第二 車両系建設機械(基礎工事用)運転技能特例講習
一 講習を受講できる者
車両系建設機械(基礎工事用)の運転に現に従事している者で、次に該当する者とするものであること。
(一) 昭和五二年一二月三一日現在において車両系建設機械(基礎工事用)の運転の業務に六カ月以上従事し、かつ、くい打機及びくい抜機の特別教育を修了している者
(二) くい打機及びくい抜機以外の車両系建設機械(基礎工事用)の運転の業務に一年以上従事した経験のある者
(三) 移動式クレーン運転士免許を取得した後車両系建設機械(基礎工事用)の運転の業務に三カ月以上従事した経験のある者
二 講習実施団体
建設業労働災害防止協会及び基礎工事を業とする者で構成される公益法人に限る。
三 講習内容
(一) 講師
講師は、車両系建設機械(基礎工事用)運転技能講習規程(昭和五二年労働省告示第一二〇号)以下第二において「技能講習規程」という。

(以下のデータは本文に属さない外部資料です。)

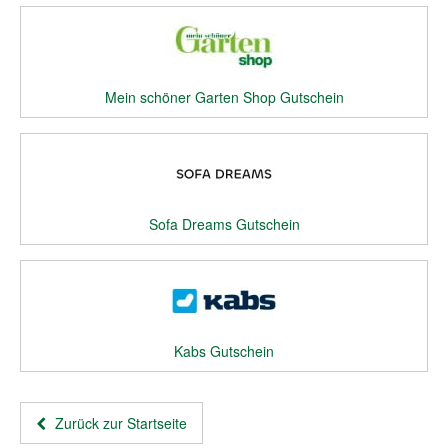
Mein schöner Garten Shop Gutschein
Sofa Dreams Gutschein
Kabs Gutschein
Zurück zur Startseite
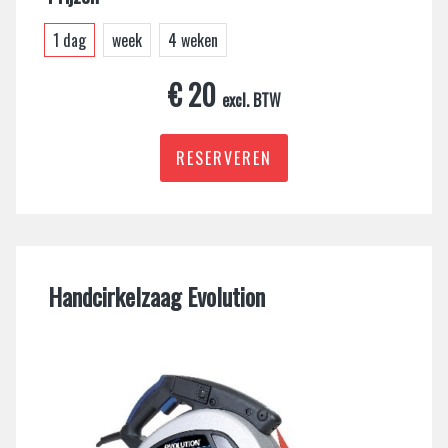
1 dag
week
4 weken
€ 20
excl. BTW
RESERVEREN
Handcirkelzaag Evolution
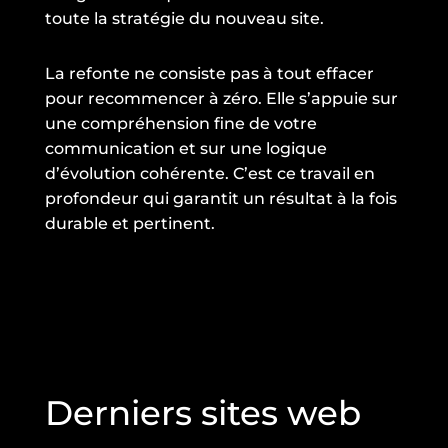
toute la stratégie du nouveau site.
La refonte ne consiste pas à tout effacer
pour recommencer à zéro. Elle s’appuie sur
une compréhension fine de votre
communication et sur une logique
d’évolution cohérente. C’est ce travail en
profondeur qui garantit un résultat à la fois
durable et pertinent.
Derniers sites web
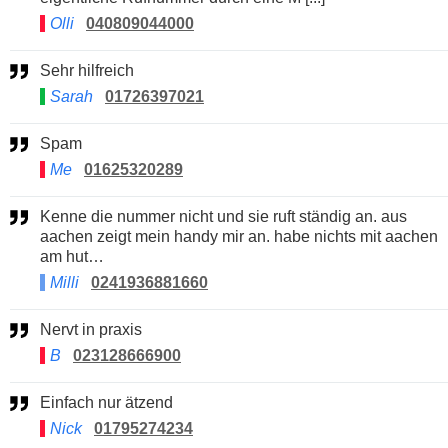
Olli
040809044000
Sehr hilfreich
Sarah
01726397021
Spam
Me
01625320289
Kenne die nummer nicht und sie ruft ständig an. aus
aachen zeigt mein handy mir an. habe nichts mit aachen
am hut…
Milli
0241936881660
Nervt in praxis
B
023128666900
Einfach nur ätzend
Nick
01795274234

)第一条に該当する者であること。
(二) 講習科目
講習科目は、労働安全衛生規則別表第六車両系建設機械(基礎工事用)運転技能講習の項科目の欄第一号に掲げる講習科目と同じであること。
(三) 講習科目の範囲
講習科目の範囲は、技能講習規程第二条第一項に規定する範囲と同じであること。
(四) 講習時間
講習時間は、労働安全衛生規則別表第六車両建設機械(基礎工事用)運転技能講習の項講習科目の欄第一号イに掲げる講習科目については二時間、同号ロに掲げる講習科目については四時間、同号ハ及びニに掲げる講習科目については一時間であること。
(五) 修了試験
修了試験は、学科試験により筆記試験又は口述試験によつて行うものであること。
四 修了証
講習を修了した者に対しては、労働安全衛生規則第八一条の規定の例により技能講習修了証を交付するものであること。
五 講習の指定申請
本講習の指定を受けようとする者は、車両系建設機械(基礎工事用)運転技能特例講習指定申請書(様式第一号)を、その者が行おうとする場所を管轄する都道府県労働基準局長に申請しなければならないものであること。
六 結果報告
講習を行つた者は、その結果について車両系建設機械(基礎工事用)運転技能特例講習結果報告(様式第二号)を都道府県労働基準局長に提出しなければならないものであること。
第三 第一及び第二の指定に当つての留意事項
一 シヨベルローダー等運転技能特例講習及び車両系建設機械(基礎工事用)運転技能特例講習(以下特例講習という。)の人員は、一回につき一〇〇人以内とさせること。
二 講習料の額が不当に高額とならないように指導すること。
三 受講資格の認定を確実に行うように指導すること。
四 特例講習の時間を確実に守るよう指導すること。
五 特例講習の修了試験を厳格に行うよう指導すること。